_Trecho_
┌──
Em 1968 participou da criação da revista Veja, que dirigiu durante o período mais duro do regime militar. Logo depois do AI-5, em dezembro de 1968, uma edição da revista – com a histórica foto do general Costa e Silva sentado num Congresso vazio – foi recolhida das bancas.
Sob sua direção, Veja viu várias reportagens sobre tortura e outras violências do regime militar serem censuradas. Em 1971, outra edição foi recolhida das bancas por trazer uma reportagem sobre corrupção do governador indicado do Paraná, Hugo Leon Perez.
Mino deixou a Veja em 1974, e atribuiu sua queda às pressões do então ministro da Justiça. Armando Falcão queria que a revista esfriasse seus ataques ao governo – em troca de um empréstimo da Caixa. A família Civita, dona da Editora Abril, sempre negou essa versão.
└──
_Registros do conjunto de dados_
┌──
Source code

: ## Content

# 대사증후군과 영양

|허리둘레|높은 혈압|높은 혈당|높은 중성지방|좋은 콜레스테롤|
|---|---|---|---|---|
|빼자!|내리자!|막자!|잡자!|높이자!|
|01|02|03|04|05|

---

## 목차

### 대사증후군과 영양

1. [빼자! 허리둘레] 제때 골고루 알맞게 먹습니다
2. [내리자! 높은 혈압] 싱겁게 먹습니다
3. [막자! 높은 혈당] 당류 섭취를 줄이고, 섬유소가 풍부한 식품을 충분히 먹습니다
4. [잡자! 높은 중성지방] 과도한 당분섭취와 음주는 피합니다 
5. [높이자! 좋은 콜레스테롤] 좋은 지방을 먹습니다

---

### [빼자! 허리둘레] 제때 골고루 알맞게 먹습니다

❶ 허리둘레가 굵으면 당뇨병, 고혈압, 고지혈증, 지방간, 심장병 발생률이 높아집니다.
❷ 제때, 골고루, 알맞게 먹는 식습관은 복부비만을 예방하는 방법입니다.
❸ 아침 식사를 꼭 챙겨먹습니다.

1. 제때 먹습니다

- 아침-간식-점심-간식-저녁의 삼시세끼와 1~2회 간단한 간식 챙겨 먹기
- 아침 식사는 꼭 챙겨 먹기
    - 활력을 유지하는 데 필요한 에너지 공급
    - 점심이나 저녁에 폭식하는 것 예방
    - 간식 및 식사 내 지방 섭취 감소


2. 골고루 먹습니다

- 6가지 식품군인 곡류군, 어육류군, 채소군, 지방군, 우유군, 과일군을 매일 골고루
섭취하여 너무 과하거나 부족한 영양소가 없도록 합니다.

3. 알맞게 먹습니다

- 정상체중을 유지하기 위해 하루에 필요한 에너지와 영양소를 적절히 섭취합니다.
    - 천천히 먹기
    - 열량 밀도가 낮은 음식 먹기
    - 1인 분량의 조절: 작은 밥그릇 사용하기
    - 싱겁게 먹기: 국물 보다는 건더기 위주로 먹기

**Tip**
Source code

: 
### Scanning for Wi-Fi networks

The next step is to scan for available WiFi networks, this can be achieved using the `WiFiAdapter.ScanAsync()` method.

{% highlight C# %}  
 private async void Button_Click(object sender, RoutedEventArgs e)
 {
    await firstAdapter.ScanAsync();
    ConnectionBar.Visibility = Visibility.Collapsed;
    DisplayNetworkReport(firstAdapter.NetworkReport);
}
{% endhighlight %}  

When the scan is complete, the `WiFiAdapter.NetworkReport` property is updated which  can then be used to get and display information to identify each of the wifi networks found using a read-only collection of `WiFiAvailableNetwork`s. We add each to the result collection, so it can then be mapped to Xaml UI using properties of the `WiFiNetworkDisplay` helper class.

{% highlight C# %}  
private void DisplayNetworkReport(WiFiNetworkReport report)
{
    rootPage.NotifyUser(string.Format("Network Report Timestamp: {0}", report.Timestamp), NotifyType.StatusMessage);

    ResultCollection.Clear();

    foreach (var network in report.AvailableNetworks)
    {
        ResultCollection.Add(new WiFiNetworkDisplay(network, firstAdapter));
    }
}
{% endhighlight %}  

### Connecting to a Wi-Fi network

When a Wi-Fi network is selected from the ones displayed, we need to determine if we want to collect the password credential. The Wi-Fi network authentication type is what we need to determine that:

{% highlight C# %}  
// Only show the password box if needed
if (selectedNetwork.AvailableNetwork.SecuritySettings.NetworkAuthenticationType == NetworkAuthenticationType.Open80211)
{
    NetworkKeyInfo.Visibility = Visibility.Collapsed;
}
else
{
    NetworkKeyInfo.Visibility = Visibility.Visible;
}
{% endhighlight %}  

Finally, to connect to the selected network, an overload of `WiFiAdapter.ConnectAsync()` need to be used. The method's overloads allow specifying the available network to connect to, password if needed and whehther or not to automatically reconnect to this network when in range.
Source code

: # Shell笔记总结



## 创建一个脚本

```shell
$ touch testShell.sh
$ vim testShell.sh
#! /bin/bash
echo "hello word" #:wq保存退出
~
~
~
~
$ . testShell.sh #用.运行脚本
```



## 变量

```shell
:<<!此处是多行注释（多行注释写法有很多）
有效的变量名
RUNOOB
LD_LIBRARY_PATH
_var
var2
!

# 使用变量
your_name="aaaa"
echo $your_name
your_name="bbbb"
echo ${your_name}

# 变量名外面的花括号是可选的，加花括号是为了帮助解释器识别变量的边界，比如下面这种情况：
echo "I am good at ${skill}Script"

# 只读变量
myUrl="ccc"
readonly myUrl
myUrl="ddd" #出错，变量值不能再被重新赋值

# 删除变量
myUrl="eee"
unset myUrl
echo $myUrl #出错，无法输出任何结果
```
└──
_Questões do material_
A - Reescreva em forma de lista o parágrafo do trecho que começa com "Mino deixou a Veja em 1974", mantendo os fatos principais.
B - Responda, com base no trecho:
(i) Em que ano Mino participou da criação da revista Veja?
(ii) Por que uma edição da Veja foi recolhida das bancas em 1971?
(iii) Quem era dono da Editora Abril?
C - Repita sem mudar nada a parte do trecho que começa em "Em 1968 participou" e termina em "negou essa versão.".

_Respostas em ordem_
A -
- Mino saiu da Veja em 1974.
- Ele culpou pela saída as pressões do então ministro da Justiça.
- Armando Falcão queria que a revista pegasse mais leve nos ataques ao governo, em troca de um empréstimo da Caixa.
- A família Civita, dona da Editora Abril, sempre negou essa versão.

B -
(i) Em 1968.
(ii) Porque trazia uma reportagem sobre corrupção do governador indicado do Paraná, Hugo Leon Perez.
(iii) A família Civita.

C -
Em 1968 participou da criação da revista Veja, que dirigiu durante o período mais duro do regime militar. Logo depois do AI-5, em dezembro de 1968, uma edição da revista – com a histórica foto do general Costa e Silva sentado num Congresso vazio – foi recolhida das bancas.
Sob sua direção, Veja viu várias reportagens sobre tortura e outras violências do regime militar serem censuradas. Em 1971, outra edição foi recolhida das bancas por trazer uma reportagem sobre corrupção do governador indicado do Paraná, Hugo Leon Perez.
Mino deixou a Veja em 1974, e atribuiu sua queda às pressões do então ministro da Justiça. Armando Falcão queria que a revista esfriasse seus ataques ao governo – em troca de um empréstimo da Caixa. A família Civita, dona da Editora Abril, sempre negou essa versão.